As for the laity, it is clear that they can be invited by legitimate teachers and accepted as helpers in the defense of the faith. It is enough to call to mind the thousands of men and women engaged in catechetical work, and other types of lay apostolate, all of which are highly praiseworthy and can be strenuously promoted. But all these lay apostles must be, and remain, under the authority, leadership, and watchfulness of those who by divine institution are set up as teachers of Christ’s Church. In matters involving the salvation of souls, there is no teaching authority in the Church not subject to this authority and vigilance.
Recently what is called “lay theology” has sprung up and spread to various places, and a new class of “lay theologian” has emerged, which claims to be sui juris; there are professors of this theology occupying established chairs, courses are given, notes published, seminars held. These professors distinguish their teaching authority from, and in a certain way set it up against, the public Teaching Authority of the Church; at times, in order to justify their position, they appeal to the charismatic gifts of teaching and of interpreting prophecy, which are mentioned more than once in the New Testament, especially in the Pauline Epistles (e.g. Rom. 12:6 f.; I Cor. 12:28-30); they appeal to history, which from the beginning of the Christian religion down to today presents so many names of laymen who for the good of souls have taught the truth of Christ orally and in writing, though not called to this by the Bishops and without having asked or received the sacred teaching authority, led on by their own inward impulse and apostolic zeal. Nevertheless it is necessary to maintain to the contrary that there never has been, there is not now, and there never will be in the Church a legitimate teaching authority of the laity withdrawn by God from the authority, guidance, and watchfulness of the sacred Teaching Authority; in fact, the very denial of submission offers a convincing proof and criterion that laymen who thus speak and act are not guided by the Spirit of God and of Christ. Furthermore, everyone can see how great a danger of confusion and error there is in this “lay theology”; a danger also lest others begin to be taught by men clearly unfitted for the task, or even by deceitful and fraudulent men, whom Saint Paul described: “The time will come when men . . ., always itching to hear something fresh, will provide themselves with a continuous succession of new teachers, as the whim takes them, turning a deaf ear to the truth bestowing their attention on fables instead” (cf. II Timothy 4:3 f.).
Far be it from Us by this admonition to turn away from a deeper study and dissemination of sacred doctrine those men, of whatsoever class or group, who are inspired to it by such a noble zeal.

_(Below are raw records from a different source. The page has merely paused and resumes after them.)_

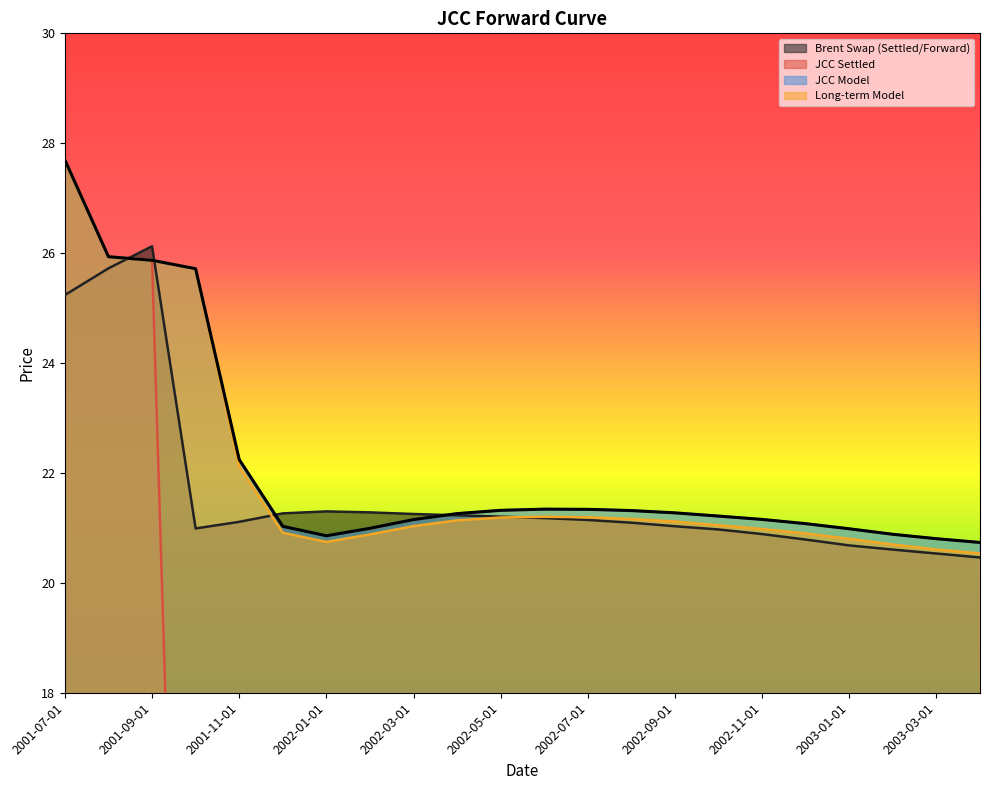

Does the chart display data point markers on the line(s)?

No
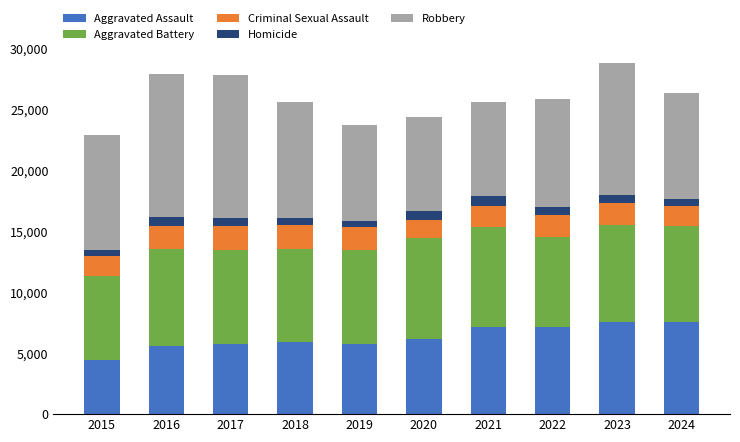

Is it true that Aggravated Assault equals 3264 at 2021?

False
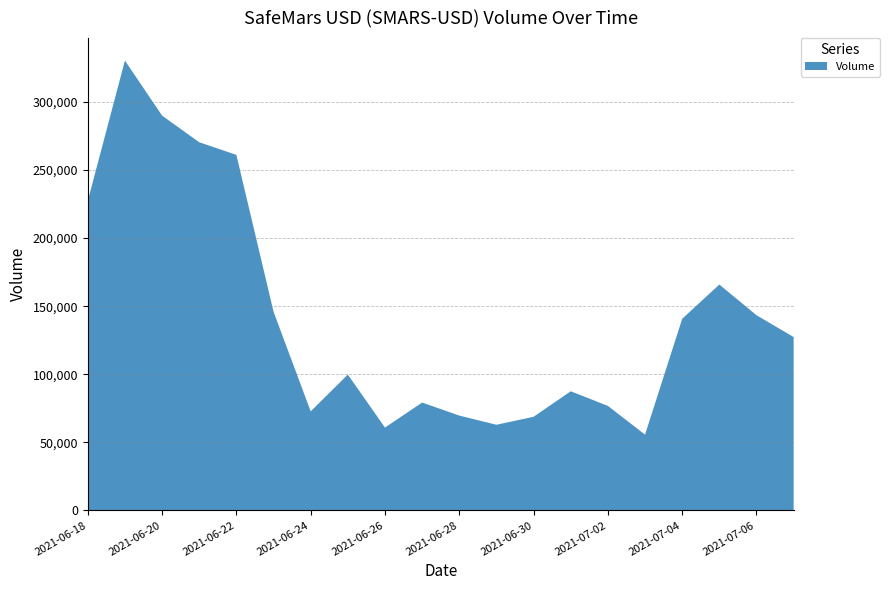

What is the greatest value displayed?

330382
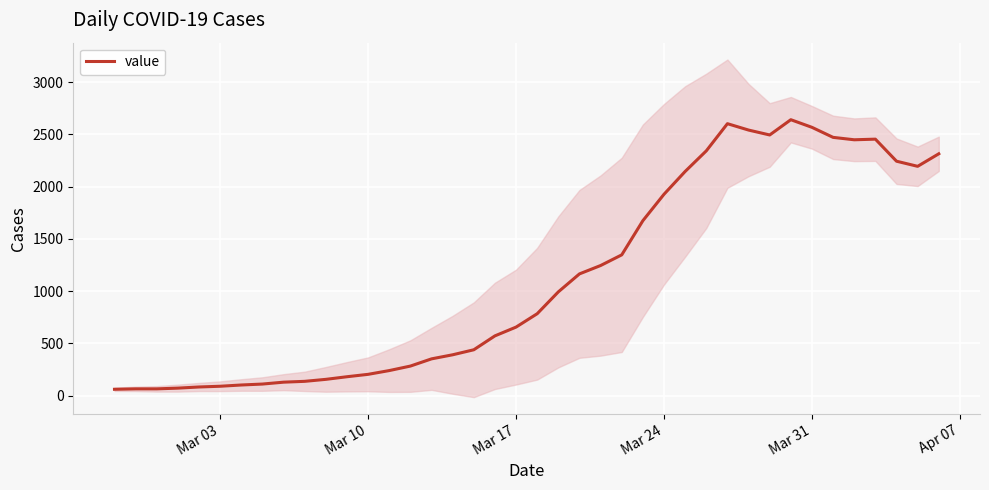

What is the highest value of the value series?

2640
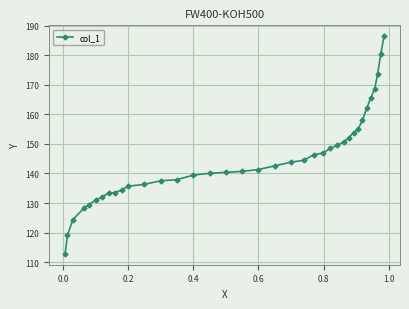

What is the smallest value displayed?

112.8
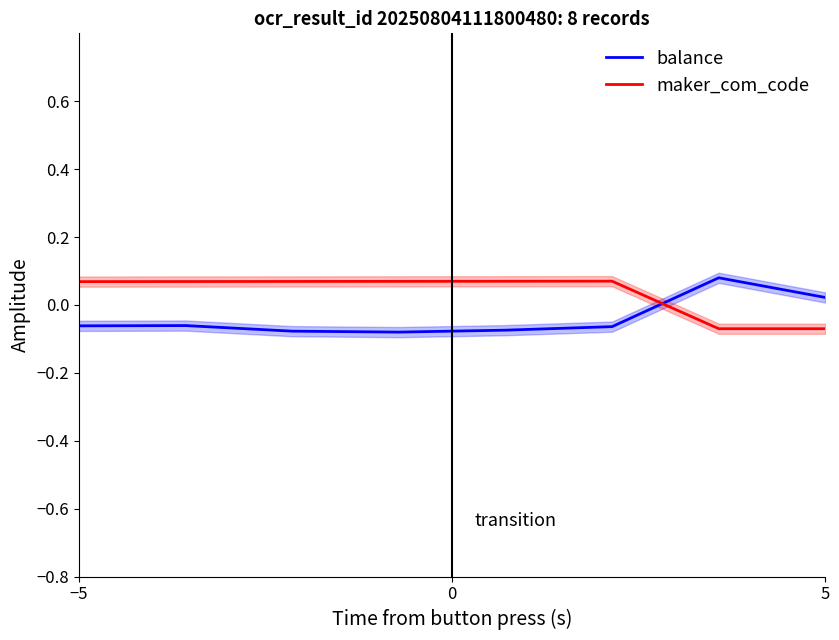

How many data points in maker_com_code are less than 0?

2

With daily increasing diligence, Venerable Brothers. as both the duty and the privilege of your office demand of you, devote yourselves to searching and penetrating more and more into the sublimate and profundity of supernatural truth, whose exponents you are by right, and with eloquence inflamed by zeal make known the holy truths of religion to those who at the present time, not without the threat of extremely grave dangers, are being engulfed by the darkness of error in matters of both mind and heart. And thus through salutary penance and rectitude of affection men may at last return to God, “to turn away from Whom is to fall, to turn towards Whom is to rise again; to remain in Whom is to stand firm; . . . to return to Whom is to come to life again; to dwell in Whom is to live” (Saint Aug. Soliloquiorum, lib. I. 3, Migne PL 32, col. 870).
In order that you may accomplish this, We call down heaven’s help upon you; and that it may be poured out in abundance, with great affection We impart to you and to your flocks the Apostolic Blessing.
Delivered by Pope Pius XII to the Cardinals, Archbishops, and Bishops who came to Rome for the canonization of Saint Pius X. The Allocution was read at a special audience granted on 31 May 1954.